## Assignment
Copy nothing but the lines below, from the one with "37: (462, 223)" through the one with "62: (457, 133)", exactly as written; no pictures should appear.

(Beginning of Data extract)

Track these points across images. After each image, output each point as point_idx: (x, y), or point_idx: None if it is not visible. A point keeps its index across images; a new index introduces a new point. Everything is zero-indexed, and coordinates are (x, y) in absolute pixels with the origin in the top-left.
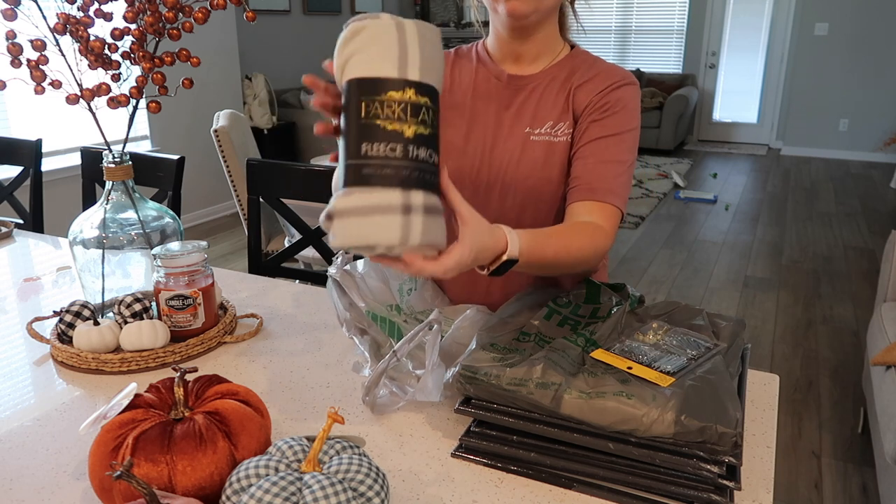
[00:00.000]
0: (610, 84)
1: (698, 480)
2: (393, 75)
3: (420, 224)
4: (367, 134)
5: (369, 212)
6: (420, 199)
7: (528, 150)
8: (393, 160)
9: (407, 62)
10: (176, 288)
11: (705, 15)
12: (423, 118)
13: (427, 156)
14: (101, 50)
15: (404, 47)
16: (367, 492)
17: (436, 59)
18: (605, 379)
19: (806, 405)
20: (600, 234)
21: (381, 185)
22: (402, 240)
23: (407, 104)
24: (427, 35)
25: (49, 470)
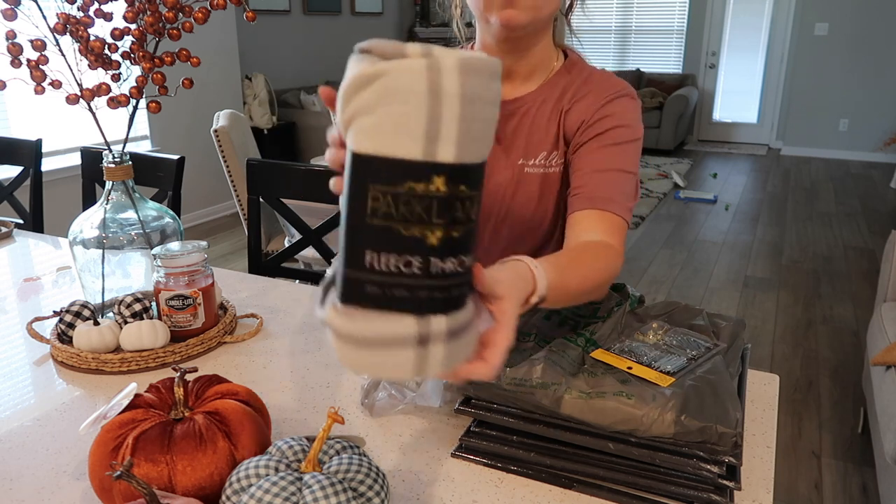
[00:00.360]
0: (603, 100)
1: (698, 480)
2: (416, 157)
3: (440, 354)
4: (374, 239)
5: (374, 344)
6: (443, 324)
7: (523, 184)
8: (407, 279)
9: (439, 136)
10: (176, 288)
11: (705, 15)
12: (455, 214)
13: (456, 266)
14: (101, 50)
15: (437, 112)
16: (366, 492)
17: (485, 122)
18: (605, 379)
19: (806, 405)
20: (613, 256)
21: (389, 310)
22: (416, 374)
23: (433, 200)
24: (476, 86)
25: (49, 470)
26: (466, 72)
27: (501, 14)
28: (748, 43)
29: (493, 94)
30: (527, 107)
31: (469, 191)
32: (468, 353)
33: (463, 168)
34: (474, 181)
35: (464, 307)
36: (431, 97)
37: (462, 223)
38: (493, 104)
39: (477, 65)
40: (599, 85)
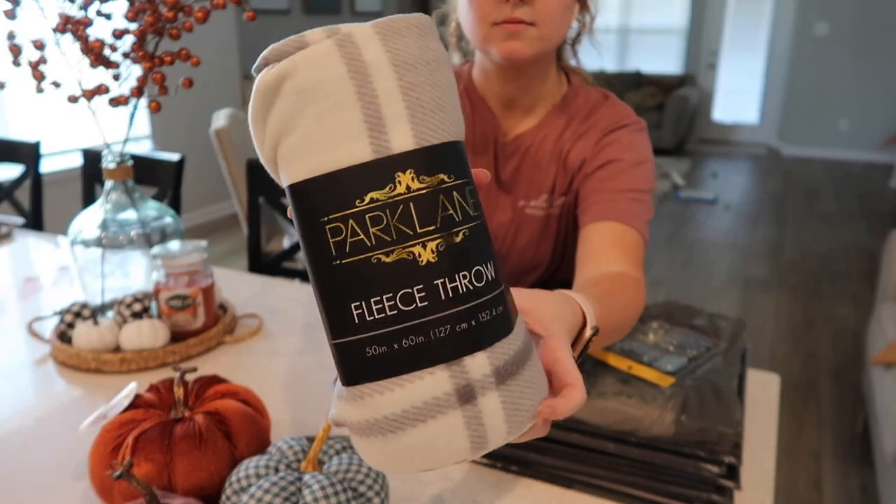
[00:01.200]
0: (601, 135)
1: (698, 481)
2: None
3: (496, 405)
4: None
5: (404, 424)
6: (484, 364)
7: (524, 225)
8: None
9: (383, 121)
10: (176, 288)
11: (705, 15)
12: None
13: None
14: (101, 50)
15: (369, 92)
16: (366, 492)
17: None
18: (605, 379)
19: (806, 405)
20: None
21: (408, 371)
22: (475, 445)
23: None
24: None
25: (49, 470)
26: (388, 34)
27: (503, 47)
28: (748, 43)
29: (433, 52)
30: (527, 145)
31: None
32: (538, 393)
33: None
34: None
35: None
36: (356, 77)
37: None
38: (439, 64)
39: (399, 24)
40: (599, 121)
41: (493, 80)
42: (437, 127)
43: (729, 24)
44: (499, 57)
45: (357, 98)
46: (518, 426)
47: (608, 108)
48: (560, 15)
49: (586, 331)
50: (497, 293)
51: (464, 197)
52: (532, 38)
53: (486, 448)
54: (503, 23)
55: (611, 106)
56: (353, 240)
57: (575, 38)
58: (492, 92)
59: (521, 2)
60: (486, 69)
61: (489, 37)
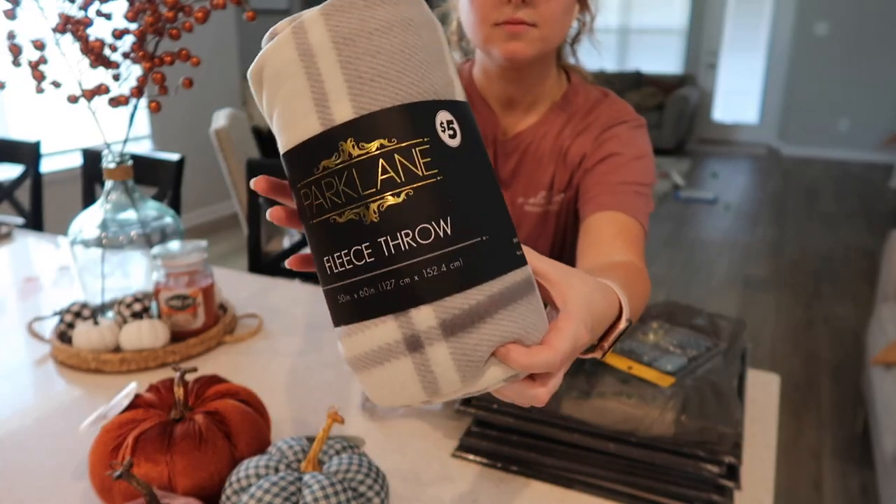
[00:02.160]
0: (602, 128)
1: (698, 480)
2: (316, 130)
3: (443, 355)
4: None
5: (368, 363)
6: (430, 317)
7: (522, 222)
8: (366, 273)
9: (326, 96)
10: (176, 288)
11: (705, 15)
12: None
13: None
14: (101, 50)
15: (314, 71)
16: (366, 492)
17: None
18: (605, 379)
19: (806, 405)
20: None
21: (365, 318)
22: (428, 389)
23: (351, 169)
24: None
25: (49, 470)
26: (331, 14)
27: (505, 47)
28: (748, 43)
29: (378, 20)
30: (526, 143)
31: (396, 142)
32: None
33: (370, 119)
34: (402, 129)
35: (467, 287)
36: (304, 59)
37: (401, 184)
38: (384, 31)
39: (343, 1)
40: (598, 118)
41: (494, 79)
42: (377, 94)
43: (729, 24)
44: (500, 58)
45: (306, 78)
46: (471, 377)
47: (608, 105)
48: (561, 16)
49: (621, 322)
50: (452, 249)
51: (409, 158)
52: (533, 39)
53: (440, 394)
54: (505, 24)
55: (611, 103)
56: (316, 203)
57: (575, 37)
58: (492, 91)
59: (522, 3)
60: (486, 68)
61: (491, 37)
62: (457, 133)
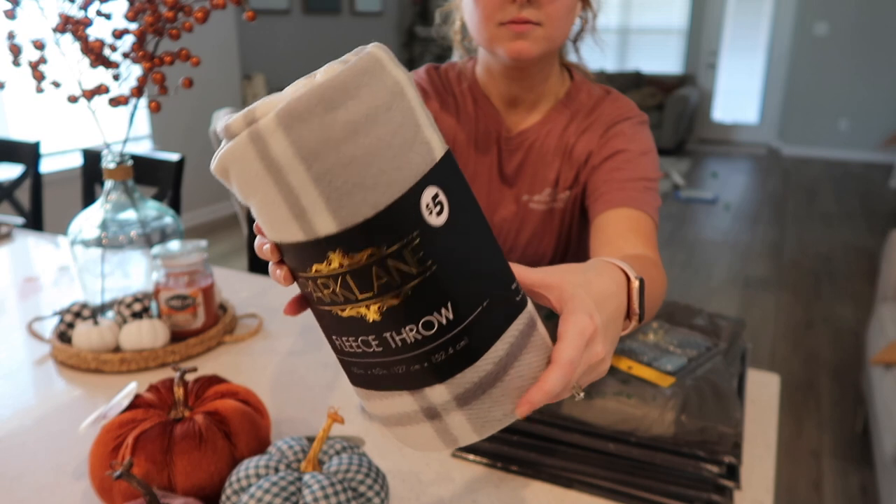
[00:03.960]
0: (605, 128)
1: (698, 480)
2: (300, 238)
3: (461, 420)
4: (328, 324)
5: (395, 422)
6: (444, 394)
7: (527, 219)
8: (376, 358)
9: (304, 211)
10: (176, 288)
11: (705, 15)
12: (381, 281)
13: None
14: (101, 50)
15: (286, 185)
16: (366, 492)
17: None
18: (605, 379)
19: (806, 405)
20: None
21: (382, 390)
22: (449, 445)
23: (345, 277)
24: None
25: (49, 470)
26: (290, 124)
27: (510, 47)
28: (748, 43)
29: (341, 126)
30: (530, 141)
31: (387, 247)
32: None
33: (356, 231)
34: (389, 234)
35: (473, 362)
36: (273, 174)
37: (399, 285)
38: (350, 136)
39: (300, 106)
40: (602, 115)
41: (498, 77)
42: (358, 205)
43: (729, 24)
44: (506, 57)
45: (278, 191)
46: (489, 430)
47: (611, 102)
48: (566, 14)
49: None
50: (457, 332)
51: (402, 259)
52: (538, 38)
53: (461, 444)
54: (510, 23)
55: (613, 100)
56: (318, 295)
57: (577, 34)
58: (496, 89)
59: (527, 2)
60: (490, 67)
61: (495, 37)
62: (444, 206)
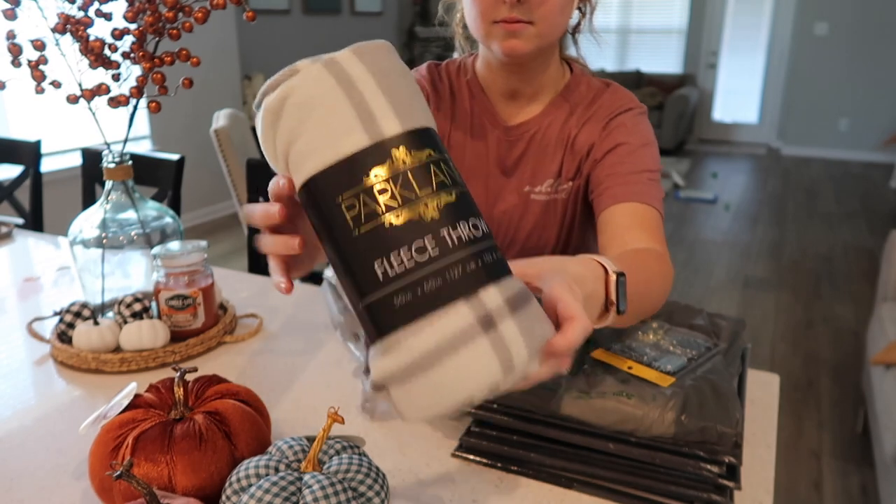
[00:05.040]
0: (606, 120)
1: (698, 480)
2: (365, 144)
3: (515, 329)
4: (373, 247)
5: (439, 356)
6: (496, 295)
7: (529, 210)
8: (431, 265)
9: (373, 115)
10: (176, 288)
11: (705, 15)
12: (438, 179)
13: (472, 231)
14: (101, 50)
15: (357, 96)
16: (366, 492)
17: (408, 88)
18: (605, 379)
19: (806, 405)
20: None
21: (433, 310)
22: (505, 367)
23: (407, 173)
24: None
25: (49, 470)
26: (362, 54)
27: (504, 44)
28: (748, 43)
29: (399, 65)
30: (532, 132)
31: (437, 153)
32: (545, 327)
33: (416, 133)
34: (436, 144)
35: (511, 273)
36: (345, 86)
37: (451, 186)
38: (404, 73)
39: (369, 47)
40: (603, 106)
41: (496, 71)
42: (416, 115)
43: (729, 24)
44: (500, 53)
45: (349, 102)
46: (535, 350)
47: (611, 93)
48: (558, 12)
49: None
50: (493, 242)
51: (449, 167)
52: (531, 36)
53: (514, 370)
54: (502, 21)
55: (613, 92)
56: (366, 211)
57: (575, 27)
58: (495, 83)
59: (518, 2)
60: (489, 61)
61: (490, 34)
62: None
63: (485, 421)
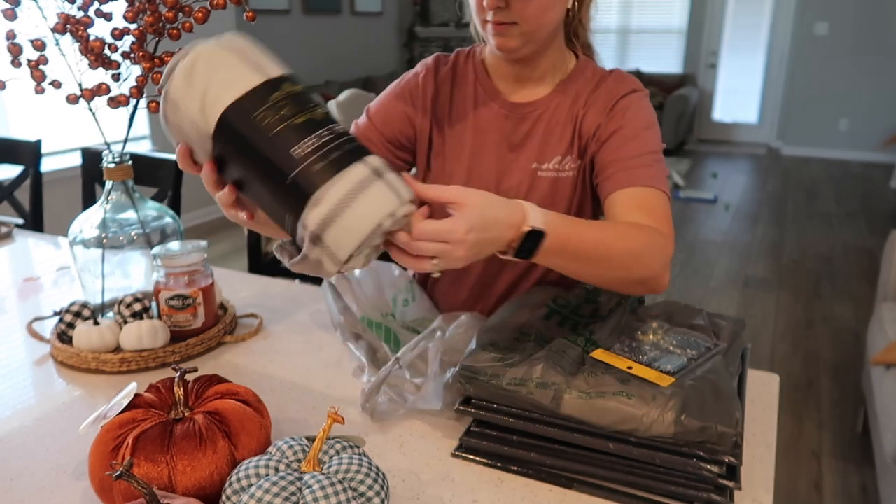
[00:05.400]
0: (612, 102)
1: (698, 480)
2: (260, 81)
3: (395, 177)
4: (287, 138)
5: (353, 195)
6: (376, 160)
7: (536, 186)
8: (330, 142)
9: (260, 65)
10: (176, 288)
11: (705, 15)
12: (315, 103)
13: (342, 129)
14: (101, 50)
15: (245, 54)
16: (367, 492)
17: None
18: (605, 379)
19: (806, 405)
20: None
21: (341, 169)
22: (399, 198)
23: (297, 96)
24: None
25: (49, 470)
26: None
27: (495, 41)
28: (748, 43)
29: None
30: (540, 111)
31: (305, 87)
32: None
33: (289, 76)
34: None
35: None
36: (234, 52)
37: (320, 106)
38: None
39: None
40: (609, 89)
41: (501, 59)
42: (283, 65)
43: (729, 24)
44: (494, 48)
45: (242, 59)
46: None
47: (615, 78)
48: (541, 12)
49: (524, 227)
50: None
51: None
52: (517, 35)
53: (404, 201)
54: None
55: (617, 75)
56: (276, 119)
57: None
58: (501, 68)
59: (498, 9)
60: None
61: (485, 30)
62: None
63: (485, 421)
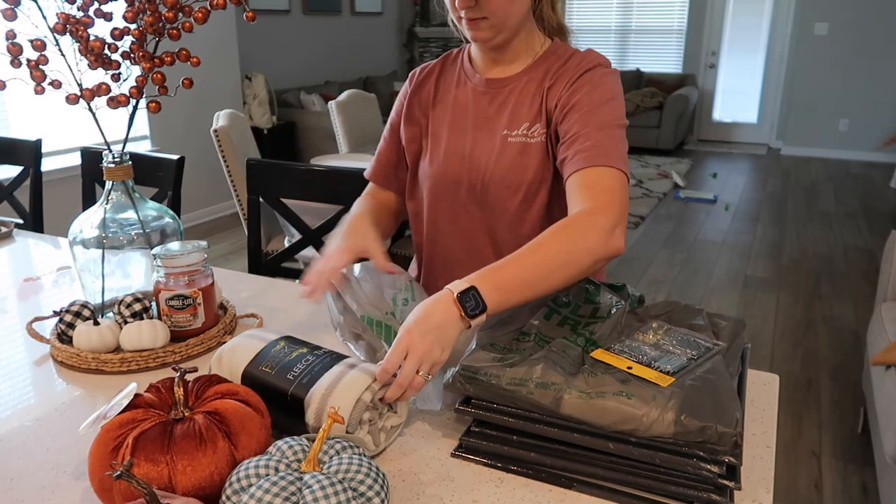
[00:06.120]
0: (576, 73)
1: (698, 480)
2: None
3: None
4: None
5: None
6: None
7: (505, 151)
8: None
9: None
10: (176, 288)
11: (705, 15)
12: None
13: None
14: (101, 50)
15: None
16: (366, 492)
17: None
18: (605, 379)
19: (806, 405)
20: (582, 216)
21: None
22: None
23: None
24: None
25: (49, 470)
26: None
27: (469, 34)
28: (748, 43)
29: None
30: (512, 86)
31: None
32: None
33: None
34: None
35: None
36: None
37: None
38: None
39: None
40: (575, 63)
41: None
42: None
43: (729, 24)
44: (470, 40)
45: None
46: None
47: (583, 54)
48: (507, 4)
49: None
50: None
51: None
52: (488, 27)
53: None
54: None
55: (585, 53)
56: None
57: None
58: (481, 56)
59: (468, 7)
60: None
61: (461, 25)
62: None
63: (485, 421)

(End of Data extract)
(Beginning of Data extract)

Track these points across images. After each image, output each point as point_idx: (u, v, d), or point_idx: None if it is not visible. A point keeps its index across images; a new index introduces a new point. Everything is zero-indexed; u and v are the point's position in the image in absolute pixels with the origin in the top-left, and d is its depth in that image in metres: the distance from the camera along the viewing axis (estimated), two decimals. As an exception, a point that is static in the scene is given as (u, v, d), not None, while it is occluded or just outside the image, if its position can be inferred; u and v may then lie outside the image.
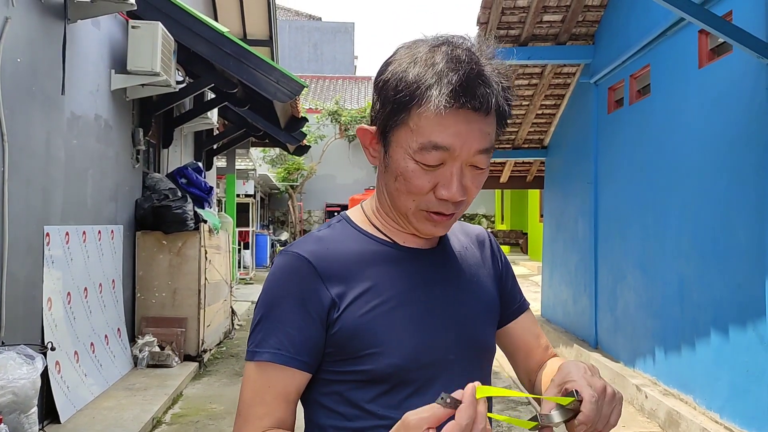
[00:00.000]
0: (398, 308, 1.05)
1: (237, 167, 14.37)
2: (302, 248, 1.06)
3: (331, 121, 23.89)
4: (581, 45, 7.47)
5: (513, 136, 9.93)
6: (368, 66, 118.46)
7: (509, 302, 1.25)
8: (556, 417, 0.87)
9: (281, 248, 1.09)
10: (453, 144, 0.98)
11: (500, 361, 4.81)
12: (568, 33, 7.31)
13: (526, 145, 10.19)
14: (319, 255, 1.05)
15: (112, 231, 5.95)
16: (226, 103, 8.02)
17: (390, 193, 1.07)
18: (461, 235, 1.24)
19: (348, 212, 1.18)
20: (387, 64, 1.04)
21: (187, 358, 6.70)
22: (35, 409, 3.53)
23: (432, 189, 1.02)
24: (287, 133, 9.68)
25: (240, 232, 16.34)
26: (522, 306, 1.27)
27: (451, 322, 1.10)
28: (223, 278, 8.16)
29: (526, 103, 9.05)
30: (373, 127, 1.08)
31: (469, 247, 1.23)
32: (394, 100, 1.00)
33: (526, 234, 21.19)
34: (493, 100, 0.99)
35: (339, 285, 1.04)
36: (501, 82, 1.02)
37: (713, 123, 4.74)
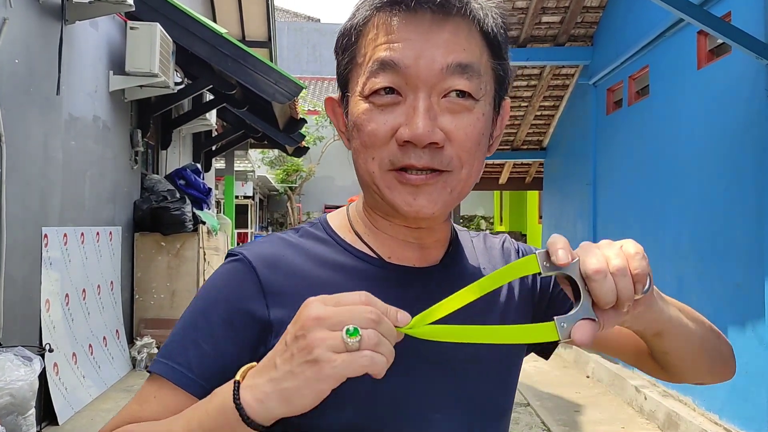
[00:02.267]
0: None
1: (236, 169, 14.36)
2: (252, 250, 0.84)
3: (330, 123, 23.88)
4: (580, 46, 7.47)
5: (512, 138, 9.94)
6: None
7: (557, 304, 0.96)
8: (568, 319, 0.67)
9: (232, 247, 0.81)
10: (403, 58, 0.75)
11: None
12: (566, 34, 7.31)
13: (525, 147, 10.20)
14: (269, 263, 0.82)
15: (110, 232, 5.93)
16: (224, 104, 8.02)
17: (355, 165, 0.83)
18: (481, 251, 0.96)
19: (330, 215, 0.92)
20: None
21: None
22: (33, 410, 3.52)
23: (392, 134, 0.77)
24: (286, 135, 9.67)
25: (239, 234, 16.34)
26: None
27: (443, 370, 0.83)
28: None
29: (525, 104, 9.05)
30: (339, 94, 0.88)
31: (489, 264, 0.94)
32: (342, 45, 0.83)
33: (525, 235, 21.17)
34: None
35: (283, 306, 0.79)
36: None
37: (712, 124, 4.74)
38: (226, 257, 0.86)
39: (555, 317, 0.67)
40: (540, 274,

(End of Data extract)

## Response for this exercise
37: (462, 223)
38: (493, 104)
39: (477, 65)
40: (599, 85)
[00:01.200]
0: (601, 135)
1: (698, 481)
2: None
3: (496, 405)
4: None
5: (404, 424)
6: (484, 364)
7: (524, 225)
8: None
9: (383, 121)
10: (176, 288)
11: (705, 15)
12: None
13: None
14: (101, 50)
15: (369, 92)
16: (366, 492)
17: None
18: (605, 379)
19: (806, 405)
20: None
21: (408, 371)
22: (475, 445)
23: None
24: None
25: (49, 470)
26: (388, 34)
27: (503, 47)
28: (748, 43)
29: (433, 52)
30: (527, 145)
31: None
32: (538, 393)
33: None
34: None
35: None
36: (356, 77)
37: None
38: (439, 64)
39: (399, 24)
40: (599, 121)
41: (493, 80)
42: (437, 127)
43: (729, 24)
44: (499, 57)
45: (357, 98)
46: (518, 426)
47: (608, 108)
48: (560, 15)
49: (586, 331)
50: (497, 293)
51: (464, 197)
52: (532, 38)
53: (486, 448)
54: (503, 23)
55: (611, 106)
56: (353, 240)
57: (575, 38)
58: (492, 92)
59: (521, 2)
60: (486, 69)
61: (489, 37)
[00:02.160]
0: (602, 128)
1: (698, 480)
2: (316, 130)
3: (443, 355)
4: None
5: (368, 363)
6: (430, 317)
7: (522, 222)
8: (366, 273)
9: (326, 96)
10: (176, 288)
11: (705, 15)
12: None
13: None
14: (101, 50)
15: (314, 71)
16: (366, 492)
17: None
18: (605, 379)
19: (806, 405)
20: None
21: (365, 318)
22: (428, 389)
23: (351, 169)
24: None
25: (49, 470)
26: (331, 14)
27: (505, 47)
28: (748, 43)
29: (378, 20)
30: (526, 143)
31: (396, 142)
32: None
33: (370, 119)
34: (402, 129)
35: (467, 287)
36: (304, 59)
37: (401, 184)
38: (384, 31)
39: (343, 1)
40: (598, 118)
41: (494, 79)
42: (377, 94)
43: (729, 24)
44: (500, 58)
45: (306, 78)
46: (471, 377)
47: (608, 105)
48: (561, 16)
49: (621, 322)
50: (452, 249)
51: (409, 158)
52: (533, 39)
53: (440, 394)
54: (505, 24)
55: (611, 103)
56: (316, 203)
57: (575, 37)
58: (492, 91)
59: (522, 3)
60: (486, 68)
61: (491, 37)
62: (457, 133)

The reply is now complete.